Exercise goal ->
Return exactly the line that contains "of human lung" and all lines beneath it in the entries, through the very last one.

Dataset items ->
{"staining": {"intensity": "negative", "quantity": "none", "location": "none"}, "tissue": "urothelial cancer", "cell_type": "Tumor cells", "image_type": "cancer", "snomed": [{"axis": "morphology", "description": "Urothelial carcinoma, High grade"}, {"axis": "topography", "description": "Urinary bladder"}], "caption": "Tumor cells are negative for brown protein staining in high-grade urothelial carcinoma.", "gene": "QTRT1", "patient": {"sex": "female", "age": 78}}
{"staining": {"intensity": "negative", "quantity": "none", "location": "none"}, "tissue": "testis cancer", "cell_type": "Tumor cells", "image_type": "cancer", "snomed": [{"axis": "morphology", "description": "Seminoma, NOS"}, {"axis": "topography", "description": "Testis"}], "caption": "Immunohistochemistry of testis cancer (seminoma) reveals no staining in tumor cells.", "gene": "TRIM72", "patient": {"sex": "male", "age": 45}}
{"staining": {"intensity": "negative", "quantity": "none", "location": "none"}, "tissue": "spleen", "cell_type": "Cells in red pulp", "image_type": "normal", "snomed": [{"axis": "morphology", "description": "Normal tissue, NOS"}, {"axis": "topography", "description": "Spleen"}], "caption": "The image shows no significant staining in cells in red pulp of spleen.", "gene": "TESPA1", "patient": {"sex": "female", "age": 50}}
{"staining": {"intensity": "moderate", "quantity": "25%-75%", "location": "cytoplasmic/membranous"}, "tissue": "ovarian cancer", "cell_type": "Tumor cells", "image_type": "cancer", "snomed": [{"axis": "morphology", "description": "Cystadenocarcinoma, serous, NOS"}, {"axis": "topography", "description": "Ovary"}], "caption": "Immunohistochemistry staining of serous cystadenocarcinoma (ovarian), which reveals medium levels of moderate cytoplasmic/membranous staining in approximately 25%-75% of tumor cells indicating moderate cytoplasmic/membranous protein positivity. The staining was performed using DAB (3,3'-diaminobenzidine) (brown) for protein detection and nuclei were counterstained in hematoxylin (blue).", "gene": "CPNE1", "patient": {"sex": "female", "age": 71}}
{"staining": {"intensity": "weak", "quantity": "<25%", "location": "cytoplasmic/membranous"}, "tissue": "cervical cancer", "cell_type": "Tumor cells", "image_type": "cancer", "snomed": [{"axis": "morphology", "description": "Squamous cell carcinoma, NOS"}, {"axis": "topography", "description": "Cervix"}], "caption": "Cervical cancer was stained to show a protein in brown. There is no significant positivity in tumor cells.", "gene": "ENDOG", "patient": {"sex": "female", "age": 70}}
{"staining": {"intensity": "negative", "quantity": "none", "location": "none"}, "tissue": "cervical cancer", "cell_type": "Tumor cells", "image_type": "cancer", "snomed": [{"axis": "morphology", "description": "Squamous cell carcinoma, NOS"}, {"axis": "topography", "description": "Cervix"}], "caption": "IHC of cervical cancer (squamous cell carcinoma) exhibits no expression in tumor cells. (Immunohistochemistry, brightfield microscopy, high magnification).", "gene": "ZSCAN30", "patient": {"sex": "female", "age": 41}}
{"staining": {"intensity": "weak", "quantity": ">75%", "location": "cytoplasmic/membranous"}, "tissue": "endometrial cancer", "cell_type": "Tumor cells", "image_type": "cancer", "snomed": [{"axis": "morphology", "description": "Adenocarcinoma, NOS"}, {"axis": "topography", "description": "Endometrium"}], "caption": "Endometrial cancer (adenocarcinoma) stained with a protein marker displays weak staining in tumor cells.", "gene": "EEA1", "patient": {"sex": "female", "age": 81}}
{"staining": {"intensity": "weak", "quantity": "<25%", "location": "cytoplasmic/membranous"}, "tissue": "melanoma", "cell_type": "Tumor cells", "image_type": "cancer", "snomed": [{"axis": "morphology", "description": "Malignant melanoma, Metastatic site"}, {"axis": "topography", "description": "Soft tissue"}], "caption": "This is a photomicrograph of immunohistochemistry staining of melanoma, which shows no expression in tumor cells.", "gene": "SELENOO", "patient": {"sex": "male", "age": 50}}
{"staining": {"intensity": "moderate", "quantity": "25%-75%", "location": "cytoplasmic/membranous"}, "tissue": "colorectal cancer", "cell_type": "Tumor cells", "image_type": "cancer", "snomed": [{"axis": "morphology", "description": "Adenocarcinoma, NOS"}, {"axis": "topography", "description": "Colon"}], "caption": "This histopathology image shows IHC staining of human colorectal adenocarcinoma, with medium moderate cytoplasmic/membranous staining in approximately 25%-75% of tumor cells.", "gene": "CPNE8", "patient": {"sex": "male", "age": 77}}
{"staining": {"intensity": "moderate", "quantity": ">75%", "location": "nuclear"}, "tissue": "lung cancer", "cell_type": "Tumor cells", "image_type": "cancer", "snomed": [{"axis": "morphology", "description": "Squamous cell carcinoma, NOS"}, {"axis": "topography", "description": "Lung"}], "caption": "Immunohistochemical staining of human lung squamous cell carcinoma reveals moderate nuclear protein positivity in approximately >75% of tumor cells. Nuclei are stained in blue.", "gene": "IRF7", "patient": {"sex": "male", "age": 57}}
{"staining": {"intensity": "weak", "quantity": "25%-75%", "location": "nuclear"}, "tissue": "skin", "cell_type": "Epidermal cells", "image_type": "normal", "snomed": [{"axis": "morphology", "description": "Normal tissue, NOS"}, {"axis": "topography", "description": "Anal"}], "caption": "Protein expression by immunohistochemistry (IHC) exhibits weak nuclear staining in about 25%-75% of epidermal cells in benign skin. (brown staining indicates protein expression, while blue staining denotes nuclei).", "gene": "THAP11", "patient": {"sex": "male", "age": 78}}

Solution ->
{"staining": {"intensity": "moderate", "quantity": ">75%", "location": "nuclear"}, "tissue": "lung cancer", "cell_type": "Tumor cells", "image_type": "cancer", "snomed": [{"axis": "morphology", "description": "Squamous cell carcinoma, NOS"}, {"axis": "topography", "description": "Lung"}], "caption": "Immunohistochemical staining of human lung squamous cell carcinoma reveals moderate nuclear protein positivity in approximately >75% of tumor cells. Nuclei are stained in blue.", "gene": "IRF7", "patient": {"sex": "male", "age": 57}}
{"staining": {"intensity": "weak", "quantity": "25%-75%", "location": "nuclear"}, "tissue": "skin", "cell_type": "Epidermal cells", "image_type": "normal", "snomed": [{"axis": "morphology", "description": "Normal tissue, NOS"}, {"axis": "topography", "description": "Anal"}], "caption": "Protein expression by immunohistochemistry (IHC) exhibits weak nuclear staining in about 25%-75% of epidermal cells in benign skin. (brown staining indicates protein expression, while blue staining denotes nuclei).", "gene": "THAP11", "patient": {"sex": "male", "age": 78}}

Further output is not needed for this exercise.